As pointed out in a report shared by veteran Apple journalist and podcaster Philip Elmer-DeWitt, Google has been paying Apple billions for the privilege of keeping users glued to its search engine on iOS. More specifically, Google is estimated to have paid Apple $10 billion in FY 2020 to keep its search engine as the default on the popular mobile OS.
What’s crazy is that this amount is actually set to get even higher. According to a recent note to clients shared by Elmer-DeWitt, Google is expected to pay Apple as much as $15 billion in FY 21 to keep its search engine as the default on iOS. This is expected to contribute “an amazing ~850 bps to Services growth YoY, and amount to ~9 percent of company gross profits.”
Analyst Toni Sacconaghi suggests that Google is happy to pay this amount to ensure that it isn’t outbid by Microsoft, which is presumably keen on exposing more Apple users to its own search engine. Bing was launched 12 years ago but has struggled to come anywhere near the dominance of Google’s search engine.

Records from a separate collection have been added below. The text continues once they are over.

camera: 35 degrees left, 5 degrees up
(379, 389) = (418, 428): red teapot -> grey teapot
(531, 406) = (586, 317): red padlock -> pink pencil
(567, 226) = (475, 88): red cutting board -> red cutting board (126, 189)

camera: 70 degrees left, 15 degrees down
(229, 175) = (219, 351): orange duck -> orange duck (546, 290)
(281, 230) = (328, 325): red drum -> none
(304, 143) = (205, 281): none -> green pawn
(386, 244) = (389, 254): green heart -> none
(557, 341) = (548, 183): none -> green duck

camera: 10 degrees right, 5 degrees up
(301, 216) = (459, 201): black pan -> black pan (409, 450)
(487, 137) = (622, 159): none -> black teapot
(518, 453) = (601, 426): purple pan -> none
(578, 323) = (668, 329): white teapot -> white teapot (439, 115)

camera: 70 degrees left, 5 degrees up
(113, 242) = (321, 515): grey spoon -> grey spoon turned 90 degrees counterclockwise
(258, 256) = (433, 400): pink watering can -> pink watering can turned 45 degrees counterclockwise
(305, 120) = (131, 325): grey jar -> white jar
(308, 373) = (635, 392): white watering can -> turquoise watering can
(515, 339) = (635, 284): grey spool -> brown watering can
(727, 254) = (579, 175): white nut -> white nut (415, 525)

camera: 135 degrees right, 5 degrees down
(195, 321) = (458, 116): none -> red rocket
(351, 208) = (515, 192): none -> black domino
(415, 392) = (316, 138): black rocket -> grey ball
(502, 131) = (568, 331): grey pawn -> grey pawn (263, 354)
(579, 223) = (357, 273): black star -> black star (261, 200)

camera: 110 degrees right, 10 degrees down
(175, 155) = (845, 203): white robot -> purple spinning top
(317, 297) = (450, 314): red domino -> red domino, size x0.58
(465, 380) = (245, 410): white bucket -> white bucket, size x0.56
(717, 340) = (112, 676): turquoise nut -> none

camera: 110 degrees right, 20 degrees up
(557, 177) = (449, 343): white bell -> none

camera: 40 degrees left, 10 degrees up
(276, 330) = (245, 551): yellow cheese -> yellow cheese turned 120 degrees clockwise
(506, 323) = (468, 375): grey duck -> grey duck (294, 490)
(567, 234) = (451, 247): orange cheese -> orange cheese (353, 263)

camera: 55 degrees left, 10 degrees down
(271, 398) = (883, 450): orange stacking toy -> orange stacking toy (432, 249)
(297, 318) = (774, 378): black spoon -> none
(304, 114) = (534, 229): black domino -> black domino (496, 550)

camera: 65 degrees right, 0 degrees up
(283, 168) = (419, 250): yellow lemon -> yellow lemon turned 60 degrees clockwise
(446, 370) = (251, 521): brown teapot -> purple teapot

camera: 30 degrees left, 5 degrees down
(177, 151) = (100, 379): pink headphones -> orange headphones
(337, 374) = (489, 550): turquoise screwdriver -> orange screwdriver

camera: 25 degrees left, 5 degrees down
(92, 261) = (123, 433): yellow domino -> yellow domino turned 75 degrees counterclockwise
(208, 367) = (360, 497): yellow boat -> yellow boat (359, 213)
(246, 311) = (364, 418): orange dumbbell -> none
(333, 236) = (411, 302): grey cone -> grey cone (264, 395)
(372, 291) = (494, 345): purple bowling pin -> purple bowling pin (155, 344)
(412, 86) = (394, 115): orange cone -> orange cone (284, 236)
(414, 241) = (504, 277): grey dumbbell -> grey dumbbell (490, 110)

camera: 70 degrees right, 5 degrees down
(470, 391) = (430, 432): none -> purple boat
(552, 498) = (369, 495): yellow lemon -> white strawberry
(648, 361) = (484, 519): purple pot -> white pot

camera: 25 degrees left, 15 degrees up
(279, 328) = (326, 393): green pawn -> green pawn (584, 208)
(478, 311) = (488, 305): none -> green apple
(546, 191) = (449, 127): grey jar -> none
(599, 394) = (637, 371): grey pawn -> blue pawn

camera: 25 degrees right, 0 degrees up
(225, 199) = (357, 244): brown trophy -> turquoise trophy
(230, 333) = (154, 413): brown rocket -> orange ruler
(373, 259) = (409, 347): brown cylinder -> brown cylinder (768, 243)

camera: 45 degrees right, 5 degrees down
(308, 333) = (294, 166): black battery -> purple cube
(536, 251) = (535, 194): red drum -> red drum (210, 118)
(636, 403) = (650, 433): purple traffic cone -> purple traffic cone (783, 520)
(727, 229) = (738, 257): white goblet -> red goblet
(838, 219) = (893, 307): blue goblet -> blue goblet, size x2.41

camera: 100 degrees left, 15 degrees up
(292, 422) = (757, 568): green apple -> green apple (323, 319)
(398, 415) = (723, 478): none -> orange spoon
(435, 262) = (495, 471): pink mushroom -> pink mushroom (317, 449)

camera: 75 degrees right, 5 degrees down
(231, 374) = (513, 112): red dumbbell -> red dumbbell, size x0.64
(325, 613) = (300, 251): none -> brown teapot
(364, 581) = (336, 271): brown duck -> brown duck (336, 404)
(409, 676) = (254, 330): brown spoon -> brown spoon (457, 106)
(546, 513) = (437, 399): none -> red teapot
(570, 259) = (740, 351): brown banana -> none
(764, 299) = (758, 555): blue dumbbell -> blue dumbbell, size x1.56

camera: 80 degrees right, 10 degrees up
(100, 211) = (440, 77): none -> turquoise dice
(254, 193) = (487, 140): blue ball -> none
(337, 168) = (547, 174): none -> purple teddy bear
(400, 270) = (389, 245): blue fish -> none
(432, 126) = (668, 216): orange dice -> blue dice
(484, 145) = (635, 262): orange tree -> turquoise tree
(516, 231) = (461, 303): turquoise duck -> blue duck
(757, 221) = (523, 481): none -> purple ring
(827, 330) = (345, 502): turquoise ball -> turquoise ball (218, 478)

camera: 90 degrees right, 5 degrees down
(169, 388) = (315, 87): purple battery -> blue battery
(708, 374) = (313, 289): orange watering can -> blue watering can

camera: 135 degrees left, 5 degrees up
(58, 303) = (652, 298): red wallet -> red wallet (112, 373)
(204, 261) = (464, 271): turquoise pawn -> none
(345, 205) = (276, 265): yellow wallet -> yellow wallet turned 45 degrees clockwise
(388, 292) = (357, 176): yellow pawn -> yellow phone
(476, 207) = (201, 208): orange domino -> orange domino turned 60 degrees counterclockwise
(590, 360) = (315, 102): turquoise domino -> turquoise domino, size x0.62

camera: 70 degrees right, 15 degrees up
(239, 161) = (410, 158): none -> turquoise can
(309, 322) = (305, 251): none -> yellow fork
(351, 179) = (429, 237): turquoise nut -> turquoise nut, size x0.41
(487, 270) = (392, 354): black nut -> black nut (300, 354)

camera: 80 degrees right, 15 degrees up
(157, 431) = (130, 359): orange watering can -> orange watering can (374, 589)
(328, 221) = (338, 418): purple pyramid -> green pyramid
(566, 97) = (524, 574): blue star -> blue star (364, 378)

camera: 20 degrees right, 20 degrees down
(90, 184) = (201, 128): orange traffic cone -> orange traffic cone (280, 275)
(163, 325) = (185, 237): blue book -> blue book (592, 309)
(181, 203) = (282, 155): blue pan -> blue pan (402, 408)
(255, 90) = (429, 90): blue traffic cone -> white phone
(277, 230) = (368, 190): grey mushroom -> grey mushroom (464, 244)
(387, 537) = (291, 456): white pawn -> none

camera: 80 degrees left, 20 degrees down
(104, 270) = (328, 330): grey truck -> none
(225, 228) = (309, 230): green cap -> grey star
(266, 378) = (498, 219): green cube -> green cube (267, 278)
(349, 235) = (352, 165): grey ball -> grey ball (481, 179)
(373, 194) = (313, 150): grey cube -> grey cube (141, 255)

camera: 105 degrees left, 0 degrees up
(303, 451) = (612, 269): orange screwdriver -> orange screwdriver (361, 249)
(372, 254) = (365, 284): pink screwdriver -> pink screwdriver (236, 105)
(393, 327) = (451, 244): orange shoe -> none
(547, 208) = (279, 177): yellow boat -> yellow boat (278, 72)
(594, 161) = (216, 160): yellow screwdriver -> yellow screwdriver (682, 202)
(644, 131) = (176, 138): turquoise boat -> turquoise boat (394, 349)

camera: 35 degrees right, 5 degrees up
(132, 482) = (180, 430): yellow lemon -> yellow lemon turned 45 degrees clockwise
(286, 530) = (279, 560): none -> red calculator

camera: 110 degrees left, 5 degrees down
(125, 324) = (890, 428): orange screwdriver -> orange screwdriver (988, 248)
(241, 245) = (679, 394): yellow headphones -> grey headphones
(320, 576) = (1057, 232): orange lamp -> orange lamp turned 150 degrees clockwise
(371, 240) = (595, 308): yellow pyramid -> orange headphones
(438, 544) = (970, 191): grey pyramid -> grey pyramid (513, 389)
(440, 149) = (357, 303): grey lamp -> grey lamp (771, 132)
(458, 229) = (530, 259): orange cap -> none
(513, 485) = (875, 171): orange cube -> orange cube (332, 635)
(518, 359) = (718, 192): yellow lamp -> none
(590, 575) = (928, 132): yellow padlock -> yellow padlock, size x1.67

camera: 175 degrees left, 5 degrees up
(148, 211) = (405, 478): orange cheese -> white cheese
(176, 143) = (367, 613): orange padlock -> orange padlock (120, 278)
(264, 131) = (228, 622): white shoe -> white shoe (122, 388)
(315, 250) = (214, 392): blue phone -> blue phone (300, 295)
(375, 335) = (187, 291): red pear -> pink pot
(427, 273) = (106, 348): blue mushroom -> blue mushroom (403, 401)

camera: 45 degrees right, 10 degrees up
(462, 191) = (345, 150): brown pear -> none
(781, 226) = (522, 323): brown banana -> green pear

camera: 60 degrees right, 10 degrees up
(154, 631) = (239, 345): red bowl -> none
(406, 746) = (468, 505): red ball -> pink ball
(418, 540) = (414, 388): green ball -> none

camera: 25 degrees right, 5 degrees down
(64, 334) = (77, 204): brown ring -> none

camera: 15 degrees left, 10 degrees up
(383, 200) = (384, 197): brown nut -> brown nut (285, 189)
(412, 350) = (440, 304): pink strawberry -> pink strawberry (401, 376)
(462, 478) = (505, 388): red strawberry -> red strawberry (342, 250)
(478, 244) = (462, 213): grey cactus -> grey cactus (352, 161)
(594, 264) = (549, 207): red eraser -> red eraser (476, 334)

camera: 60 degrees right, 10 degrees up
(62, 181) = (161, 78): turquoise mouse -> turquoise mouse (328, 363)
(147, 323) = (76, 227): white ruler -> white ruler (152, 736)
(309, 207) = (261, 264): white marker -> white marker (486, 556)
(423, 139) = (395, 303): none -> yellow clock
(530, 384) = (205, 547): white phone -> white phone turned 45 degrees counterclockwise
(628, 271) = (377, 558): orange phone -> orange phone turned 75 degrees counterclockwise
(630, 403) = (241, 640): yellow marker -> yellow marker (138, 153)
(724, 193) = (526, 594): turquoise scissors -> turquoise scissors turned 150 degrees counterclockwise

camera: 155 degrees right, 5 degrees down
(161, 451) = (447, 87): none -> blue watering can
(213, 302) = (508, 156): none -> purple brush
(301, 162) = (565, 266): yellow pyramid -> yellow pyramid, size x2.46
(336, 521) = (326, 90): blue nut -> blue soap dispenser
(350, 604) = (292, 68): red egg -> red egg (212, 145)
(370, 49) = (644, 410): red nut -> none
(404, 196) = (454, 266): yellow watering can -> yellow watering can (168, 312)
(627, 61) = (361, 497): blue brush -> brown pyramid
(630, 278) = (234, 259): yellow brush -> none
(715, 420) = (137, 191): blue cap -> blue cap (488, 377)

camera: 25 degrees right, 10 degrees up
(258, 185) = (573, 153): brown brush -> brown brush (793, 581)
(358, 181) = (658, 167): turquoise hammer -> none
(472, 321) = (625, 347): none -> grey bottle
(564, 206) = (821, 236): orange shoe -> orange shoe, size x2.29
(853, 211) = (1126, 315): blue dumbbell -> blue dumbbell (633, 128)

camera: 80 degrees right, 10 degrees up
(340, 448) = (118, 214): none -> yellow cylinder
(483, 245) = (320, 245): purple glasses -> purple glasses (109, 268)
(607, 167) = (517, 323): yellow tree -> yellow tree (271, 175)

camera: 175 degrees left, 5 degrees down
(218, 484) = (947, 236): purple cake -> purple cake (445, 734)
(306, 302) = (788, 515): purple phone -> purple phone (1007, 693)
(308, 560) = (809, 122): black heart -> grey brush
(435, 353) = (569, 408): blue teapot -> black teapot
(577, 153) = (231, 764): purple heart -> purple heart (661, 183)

Google’s payments to Apple are estimated to reach as high as $20 billion in FY 22.
We see two potential risks to GOOG’s payments to AAPL: (1) regulatory risk, which we believe is real, but likely years away; we see a potential 4-5 percent impact to Apple’s gross profits from an adverse ruling; & (2) that Google chooses to stop paying Apple to be the default search engine altogether, or looks to renegotiate terms and pay less. We have noted in prior research that GOOG is likely paying to ensure Microsoft doesn’t outbid it. That said, with payments likely to approach $18 – $20B in FY 22, it not implausible that Google could revisit its strategy.